Görevden alınan İçişleri Bakanı İdris Naim Şahin, kendisine yapılan muameleye epey bozulmuş. Bir kere, haberi son anda aldığı belli oluyor. Hiçbir hazırlık yapmadan bir Karadeniz gezisine çıkmış. Görevden alınma haberini, bir toplantının orta yerinde sahnedeyken önüne konulan nottan görmüş. Yüzü fena halde bozulmuş. Sadece o kadarla kalsa: geziyi yarısında iptal ederek Ankara’ya dönmüş. Sonra da demeç verip, 18 ayda kapının önüne konulmasına içerlediğini açıkladı. Çok konuşma, İdris Naim! Sen on sekiz ayda bile elini ne kana, ağzını ne ayıplara bulaştırdın. Görevinin bu süreyle sınırlı olmasına memnun ol. Yoksa ileride tarihin mahkemesinde çok daha fazla hesap vermek zorunda kalacaktın! Yürü bakalım, anca gidersin!
Ha, bu arada Adana’da portakal ağacına asılı bulunan Kürt dostumuz Metin Alataş için senin bakanlığının güçlerini suçlayan yoldaşımız Şiar Rişvanoğlu’na açtığın antika tazminat davasını da al, öyle git!

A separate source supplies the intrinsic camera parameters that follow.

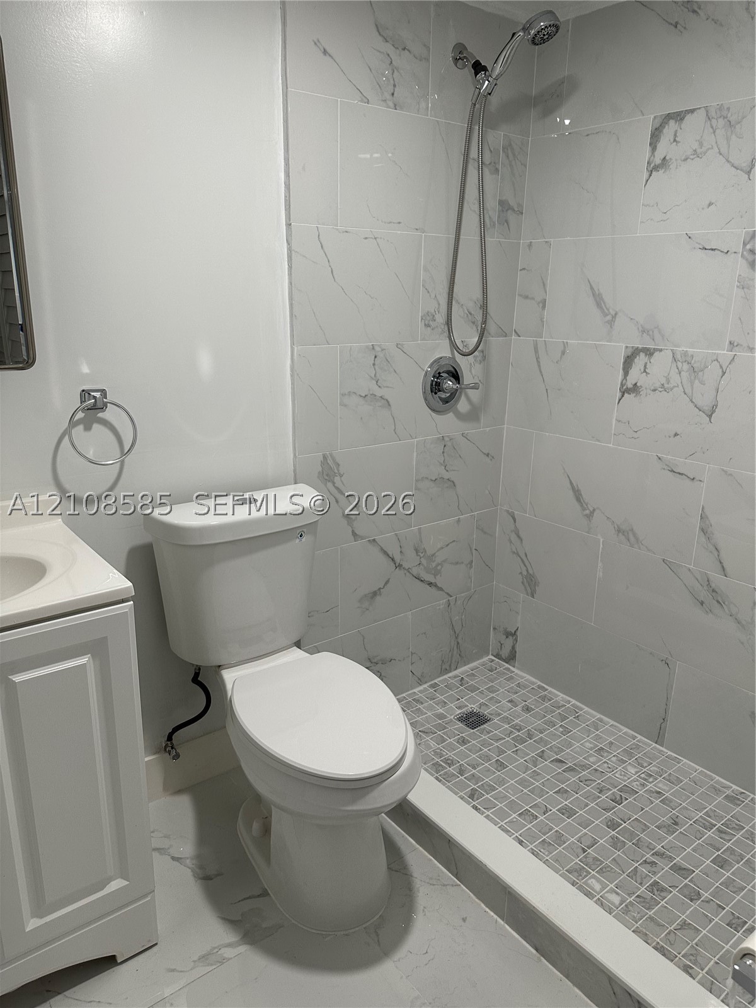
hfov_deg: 56.8
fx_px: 699
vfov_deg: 71.6
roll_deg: -3.1
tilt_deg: -16.3
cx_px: 378
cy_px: 504
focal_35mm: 24
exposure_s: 1/120
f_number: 1.78
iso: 160
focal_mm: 6.86
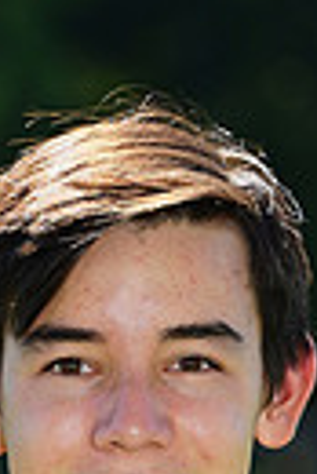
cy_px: 817
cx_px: 26
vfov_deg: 1.4
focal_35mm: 1445
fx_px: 19034
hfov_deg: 1.0
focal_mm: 324
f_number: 11
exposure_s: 1/200
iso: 200
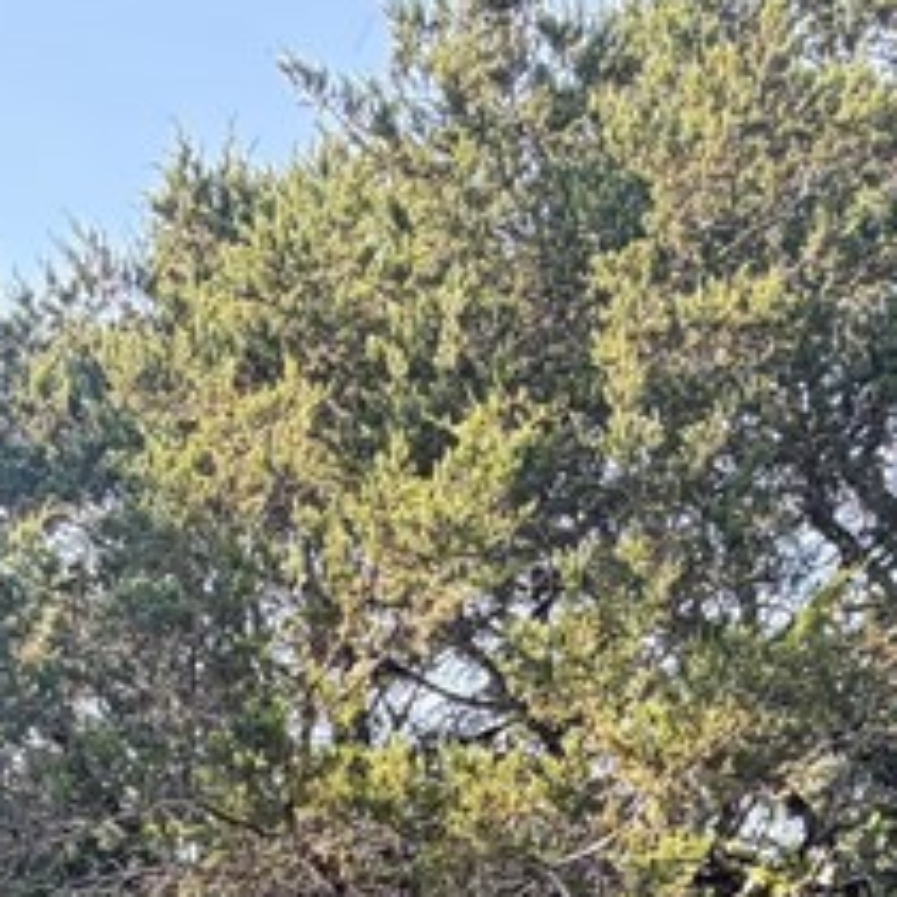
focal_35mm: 60
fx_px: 1759
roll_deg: +0.3
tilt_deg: -1.1
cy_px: 1326
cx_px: 140
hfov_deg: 27.8
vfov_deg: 23.3
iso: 64
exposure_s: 1/144
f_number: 2.2
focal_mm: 2.22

Sola olan biten, İdris Naim Şahin’in görevden alınmasında bir kez daha ortaya çıktı. Sol, düşmanlarını güçlü görmek için elinden geleni yapıyor. ABD şöyle güçlü, Erdoğan böylesine muktedir. Bu arada, kendi gücünü de fena halde küçümsüyor. İdris Naim Şahin, halkın ve solun eleştirileri karşısında Tayyip Erdoğan için artık bir yük haline gelmişti, onun için gitti. Devrimci İşçi Partisi, aylardır Şahin’in görevden alınmasını talep ediyordu. İç Savaş Bakanı’nı uğurladık, şimdi sırada Dış Savaş Bakanı var. Daha açık söyleyelim: Sıra Davutoğlu’nda, nam-ı diğer Sıfır Ahmet Paşa’da!